Tuesday, September 30, 2008

j'aime les Français

Even though I don't understand French to the extent I would like and can only translate a few lines here and there, sometimes I listen to this on my iPod.

Michael Polnareff's Love Me, Please Love Me



And it makes me feel entirely relaxed and carefree and happy.

Thursday, September 25, 2008

Project Runway - Episode 11

Episode 11: Challenge: "Create a look for a fellow designer inspired by a specific musical genre."

Fun!! Next to the drag queen challenge, I think this was my fave.

Since we're sadly approaching the end of Project Runway, I'm going to mention every design since there are so few.

The Official Winner

Designer: Korto - designed for Suede - punk
I love this outfit and definitely agree that it deserved to win. And although he's a whack-a-doodle, I also loved Suede's punk persona.

Official Loser

Designer: Suede - designed for Jerell - rock 'n roll
I do like this outfit but I also agree with Heidi in that Jerell looked like...Jerell. It's not all that different from what the dude usually wears and Suede could have gone all out for having the rock 'n roll genre. Take this and combine it with his previous outfits and it's oh-so-obvious that he just doesn't quite have it. Janelle likes that Suede is gone.

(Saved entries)
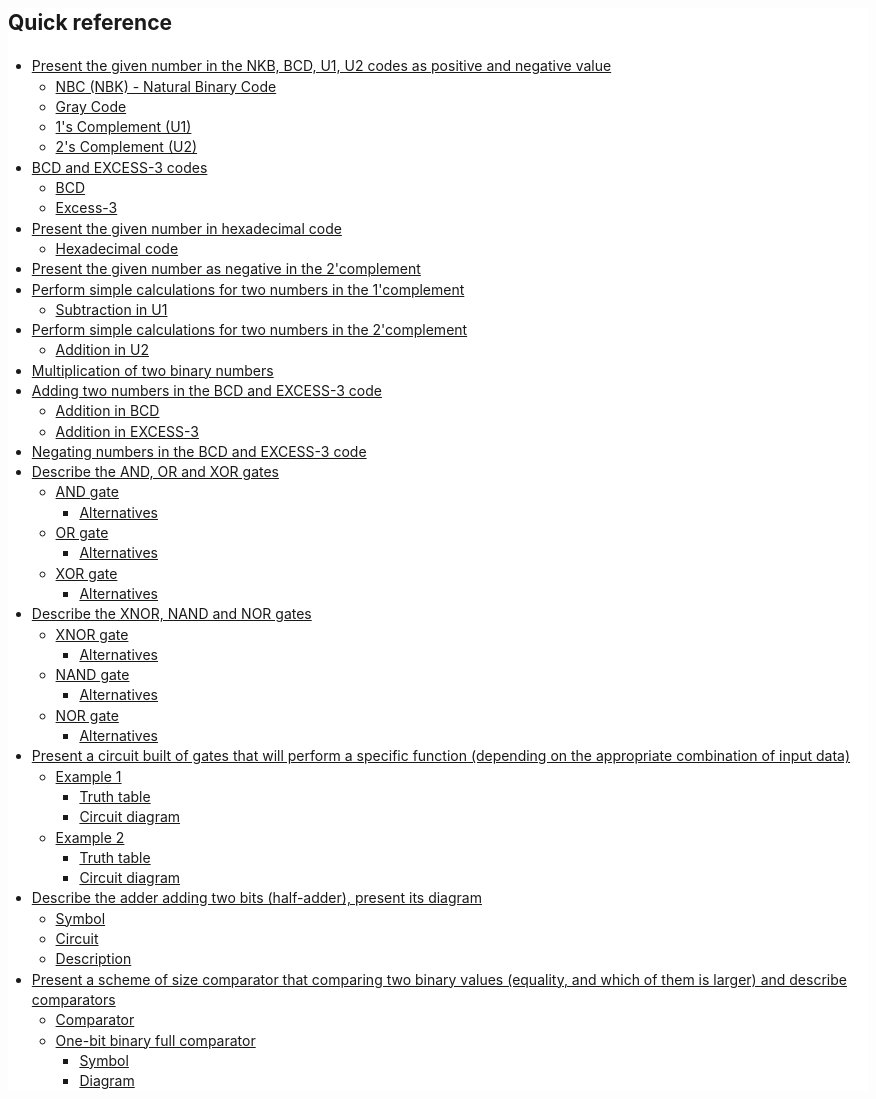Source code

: ## Quick reference

- [Present the given number in the NKB, BCD, U1, U2 codes as positive and negative value](#present-the-given-number-in-the-nkb-bcd-u1-u2-codes-as-positive-and-negative-value)
  - [NBC (NBK) - Natural Binary Code](#nbc-nbk---natural-binary-code)
  - [Gray Code](#gray-code)
  - [1's Complement (U1)](#1s-complement-u1)
  - [2's Complement (U2)](#2s-complement-u2)
- [BCD and EXCESS-3 codes](#bcd-and-excess-3-codes)
  - [BCD](#bcd)
  - [Excess-3](#excess-3)
- [Present the given number in hexadecimal code](#present-the-given-number-in-hexadecimal-code)
  - [Hexadecimal code](#hexadecimal-code)
- [Present the given number as negative in the 2'complement](#present-the-given-number-as-negative-in-the-2complement)
- [Perform simple calculations for two numbers in the 1'complement](#perform-simple-calculations-for-two-numbers-in-the-1complement)
  - [Subtraction in U1](#subtraction-in-u1)
- [Perform simple calculations for two numbers in the 2'complement](#perform-simple-calculations-for-two-numbers-in-the-2complement)
  - [Addition in U2](#addition-in-u2)
- [Multiplication of two binary numbers](#multiplication-of-two-binary-numbers)
- [Adding two numbers in the BCD and EXCESS-3 code](#adding-two-numbers-in-the-bcd-and-excess-3-code)
  - [Addition in BCD](#addition-in-bcd)
  - [Addition in EXCESS-3](#addition-in-excess-3)
- [Negating numbers in the BCD and EXCESS-3 code](#negating-numbers-in-the-bcd-and-excess-3-code)
- [Describe the AND, OR and XOR gates](#describe-the-and-or-and-xor-gates)
  - [AND gate](#and-gate)
    - [Alternatives](#alternatives)
  - [OR gate](#or-gate)
    - [Alternatives](#alternatives-1)
  - [XOR gate](#xor-gate)
    - [Alternatives](#alternatives-2)
- [Describe the XNOR, NAND and NOR gates](#describe-the-xnor-nand-and-nor-gates)
  - [XNOR gate](#xnor-gate)
    - [Alternatives](#alternatives-3)
  - [NAND gate](#nand-gate)
    - [Alternatives](#alternatives-4)
  - [NOR gate](#nor-gate)
    - [Alternatives](#alternatives-5)
- [Present a circuit built of gates that will perform a specific function (depending on the appropriate combination of input data)](#present-a-circuit-built-of-gates-that-will-perform-a-specific-function-depending-on-the-appropriate-combination-of-input-data)
    - [Example 1](#example-1)
      - [Truth table](#truth-table)
      - [Circuit diagram](#circuit-diagram)
    - [Example 2](#example-2)
      - [Truth table](#truth-table-1)
      - [Circuit diagram](#circuit-diagram-1)
- [Describe the adder adding two bits (half-adder), present its diagram](#describe-the-adder-adding-two-bits-half-adder-present-its-diagram)
  - [Symbol](#symbol)
  - [Circuit](#circuit)
  - [Description](#description)
- [Present a scheme of size comparator that comparing two binary values (equality, and which of them is larger) and describe comparators](#present-a-scheme-of-size-comparator-that-comparing-two-binary-values-equality-and-which-of-them-is-larger-and-describe-comparators)
    - [Comparator](#comparator)
    - [One-bit binary full comparator](#one-bit-binary-full-comparator)
      - [Symbol](#symbol-1)
      - [Diagram](#diagram)
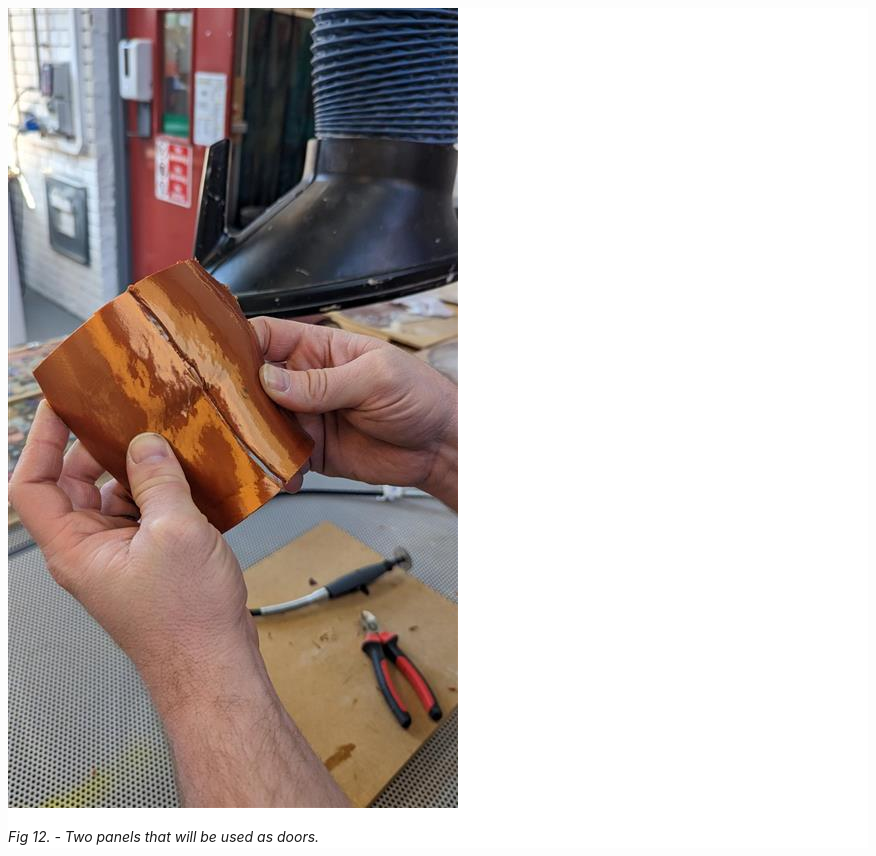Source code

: ![Michael Alcock 3D Printed Head joins](panel_joins.jpg)
<figcaption><i>Fig 12. - Two panels that will be used as doors. </i></figcaption>
</p>
<p>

PROBLEM STATEMENT -
Answer these about the blog post:
1. What song does the writer sometimes listen to on an iPod?
2. Which musical genre did Korto design for in Episode 11?
3. Which designer was the official loser of Episode 11?
The records have no connection to the text.

FINAL ANSWER -
1. Michael Polnareff's Love Me, Please Love Me
2. Punk
3. Suede